In a letter sent Tuesday to Bremerton School District Superintendent Aaron Leavell that was headed by the co-chairs of the Congressional Prayer Caucus, Rep. Randy Forbes, R-Va., and Sen. James Lankford, R-Okla., Congress members explained that the school district's position that the coach's prayer violates the Establishment Clause is completely wrong.

"The Establishment Clause exists to ensure that the government cannot affirmatively impose or elevate one religion over another. However, it does not prohibit the government from referencing religion altogether, nor does it require that government officials proactively scrub all references of religion from the public square," the letter asserts. "Rather, the Establishment Clause ensures both that the government does not show preference to a certain religion, and that government does not take away an individual's ability to exercise religion."

The letter cites the recent Supreme Court case Town of Greece v. Galloway, where the court ruled that the town did not violate the the Establishment Clause by opening its town meetings with a prayer offered by clergy members because it does not coerce participation by non adherents.

"The court rejected the feeble argument that a reasonable observer would believe that the government was favoring Christianity over other religions. The content of what was volunteered was irrelevant, so long as all were welcome," the letter explains. "The crucial principles are no less applicable here."

"The mere act of a single individual kneeling alone after the conclusion of a game to quietly pray coerces no one, even when that individual is a school employee," the letter continues. "That others may choose to join him of their own free will is irrelevant, and an exercise of their own constitutional freedoms."

According to an announcement by the Christian law firm the Liberty Institute on Monday, Kennedy plans to file a lawsuit against the school district because the district has not provided a religious accommodation and continues to threaten to fire Kennedy if he continues with his post-game prayers.

Kennedy, who is a Desert Storm and Desert Shield combat veteran, is now being denied the freedom that he fought so hard to protect, Family Research Council president Tony Perkins argued.

"The Bremerton football coach didn't spend 20 years defending freedom only to have his stolen, but that's exactly what the school district is threatening," Perkins wrote in his Tuesday Washington Update.

Perkins also stated that the school district's actions violate the Constitution and the previous Supreme Court precedents.

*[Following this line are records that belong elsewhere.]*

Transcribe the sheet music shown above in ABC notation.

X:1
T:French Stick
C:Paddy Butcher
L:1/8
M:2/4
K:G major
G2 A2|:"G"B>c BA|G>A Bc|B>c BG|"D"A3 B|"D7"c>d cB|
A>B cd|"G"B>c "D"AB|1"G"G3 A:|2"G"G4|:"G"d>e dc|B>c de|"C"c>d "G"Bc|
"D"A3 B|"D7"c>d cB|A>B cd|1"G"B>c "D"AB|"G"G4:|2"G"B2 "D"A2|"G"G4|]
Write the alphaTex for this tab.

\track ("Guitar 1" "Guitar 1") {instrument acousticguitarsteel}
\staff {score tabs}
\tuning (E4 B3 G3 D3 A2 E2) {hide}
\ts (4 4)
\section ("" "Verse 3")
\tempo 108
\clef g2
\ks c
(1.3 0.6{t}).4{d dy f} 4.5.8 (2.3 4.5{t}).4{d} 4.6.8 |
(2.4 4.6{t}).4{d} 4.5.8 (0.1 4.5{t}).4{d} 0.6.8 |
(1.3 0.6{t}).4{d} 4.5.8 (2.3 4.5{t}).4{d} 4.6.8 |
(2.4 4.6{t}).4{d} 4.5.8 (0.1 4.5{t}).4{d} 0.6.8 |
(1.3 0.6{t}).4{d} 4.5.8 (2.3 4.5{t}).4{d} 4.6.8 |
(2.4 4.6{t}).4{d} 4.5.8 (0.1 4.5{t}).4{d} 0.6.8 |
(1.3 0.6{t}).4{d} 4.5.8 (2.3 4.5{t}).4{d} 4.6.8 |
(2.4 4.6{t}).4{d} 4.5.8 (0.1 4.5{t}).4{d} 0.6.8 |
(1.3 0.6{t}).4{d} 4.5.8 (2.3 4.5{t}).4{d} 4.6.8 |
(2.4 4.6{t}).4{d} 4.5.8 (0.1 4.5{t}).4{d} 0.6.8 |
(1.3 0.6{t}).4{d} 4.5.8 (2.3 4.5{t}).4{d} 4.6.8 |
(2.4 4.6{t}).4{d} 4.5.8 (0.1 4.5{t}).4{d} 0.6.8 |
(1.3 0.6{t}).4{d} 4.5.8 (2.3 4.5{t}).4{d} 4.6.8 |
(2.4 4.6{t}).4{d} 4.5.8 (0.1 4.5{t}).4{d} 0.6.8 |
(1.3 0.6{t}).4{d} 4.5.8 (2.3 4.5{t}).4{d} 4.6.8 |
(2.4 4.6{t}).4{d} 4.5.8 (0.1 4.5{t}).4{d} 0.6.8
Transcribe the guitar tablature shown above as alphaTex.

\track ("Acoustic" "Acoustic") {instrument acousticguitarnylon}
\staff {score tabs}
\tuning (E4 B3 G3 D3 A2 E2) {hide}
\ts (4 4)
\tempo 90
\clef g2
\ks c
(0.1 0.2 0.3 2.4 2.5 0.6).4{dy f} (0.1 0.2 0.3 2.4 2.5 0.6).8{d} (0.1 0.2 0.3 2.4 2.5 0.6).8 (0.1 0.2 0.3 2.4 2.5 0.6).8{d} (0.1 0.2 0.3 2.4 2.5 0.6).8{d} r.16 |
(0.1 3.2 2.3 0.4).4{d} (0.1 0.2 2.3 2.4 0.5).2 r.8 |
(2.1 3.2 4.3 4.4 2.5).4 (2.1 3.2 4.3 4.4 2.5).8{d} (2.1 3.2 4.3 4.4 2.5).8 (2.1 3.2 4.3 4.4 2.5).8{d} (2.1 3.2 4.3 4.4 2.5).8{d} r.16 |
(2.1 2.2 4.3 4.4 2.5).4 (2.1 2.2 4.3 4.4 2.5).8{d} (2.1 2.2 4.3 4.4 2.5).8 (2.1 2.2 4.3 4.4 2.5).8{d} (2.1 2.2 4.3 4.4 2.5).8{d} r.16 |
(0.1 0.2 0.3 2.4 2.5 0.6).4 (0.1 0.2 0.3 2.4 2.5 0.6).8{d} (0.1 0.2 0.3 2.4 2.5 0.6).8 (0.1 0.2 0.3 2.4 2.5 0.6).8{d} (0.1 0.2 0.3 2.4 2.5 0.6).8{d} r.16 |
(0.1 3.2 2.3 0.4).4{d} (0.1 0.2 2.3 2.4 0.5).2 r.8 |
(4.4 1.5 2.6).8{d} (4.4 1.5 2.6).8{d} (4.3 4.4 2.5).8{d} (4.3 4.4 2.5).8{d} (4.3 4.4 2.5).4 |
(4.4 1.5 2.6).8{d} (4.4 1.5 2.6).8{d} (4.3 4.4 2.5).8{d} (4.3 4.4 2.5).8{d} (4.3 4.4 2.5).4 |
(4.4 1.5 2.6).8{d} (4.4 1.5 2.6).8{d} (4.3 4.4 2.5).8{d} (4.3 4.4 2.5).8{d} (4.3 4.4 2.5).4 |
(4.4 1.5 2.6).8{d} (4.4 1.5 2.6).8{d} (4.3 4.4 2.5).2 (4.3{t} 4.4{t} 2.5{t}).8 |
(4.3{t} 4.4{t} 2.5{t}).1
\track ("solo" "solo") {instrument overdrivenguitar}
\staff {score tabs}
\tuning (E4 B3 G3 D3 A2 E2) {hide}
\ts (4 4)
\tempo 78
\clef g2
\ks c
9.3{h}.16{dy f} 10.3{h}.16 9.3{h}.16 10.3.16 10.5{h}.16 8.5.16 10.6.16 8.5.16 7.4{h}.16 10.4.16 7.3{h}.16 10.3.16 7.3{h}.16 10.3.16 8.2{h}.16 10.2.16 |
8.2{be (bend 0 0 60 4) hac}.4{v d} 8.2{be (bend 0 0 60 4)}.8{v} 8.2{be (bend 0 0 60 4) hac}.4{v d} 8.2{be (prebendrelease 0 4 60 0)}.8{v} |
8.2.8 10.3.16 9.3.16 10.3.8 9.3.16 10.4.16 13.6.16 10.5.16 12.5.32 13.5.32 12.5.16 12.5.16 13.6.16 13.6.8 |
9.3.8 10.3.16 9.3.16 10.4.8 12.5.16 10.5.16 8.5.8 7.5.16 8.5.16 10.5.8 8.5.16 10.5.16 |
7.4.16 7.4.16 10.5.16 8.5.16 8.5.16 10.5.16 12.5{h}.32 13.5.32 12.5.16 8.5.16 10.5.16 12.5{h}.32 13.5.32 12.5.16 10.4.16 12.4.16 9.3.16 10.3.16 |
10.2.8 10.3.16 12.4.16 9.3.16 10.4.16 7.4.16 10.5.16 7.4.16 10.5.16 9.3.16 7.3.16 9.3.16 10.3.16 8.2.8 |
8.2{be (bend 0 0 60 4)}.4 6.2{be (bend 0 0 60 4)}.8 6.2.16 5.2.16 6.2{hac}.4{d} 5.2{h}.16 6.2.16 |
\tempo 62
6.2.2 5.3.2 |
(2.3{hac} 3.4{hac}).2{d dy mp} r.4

"Stop praying or start walking. That's the message from the 'tolerant' Left," Perkins argued. "There's just one problem: the school's decision isn't rooted in the law. Teachers, coaches, administrators — or public employees of any kind — don't lose their religious freedom when they step on school property. Insisting otherwise is a violation of their civil rights."

"In the meantime, Joe may lose his job but not his faith," Perkins added. "No one knows better than this combat veteran: the battles — on the field and off — belong to the Lord."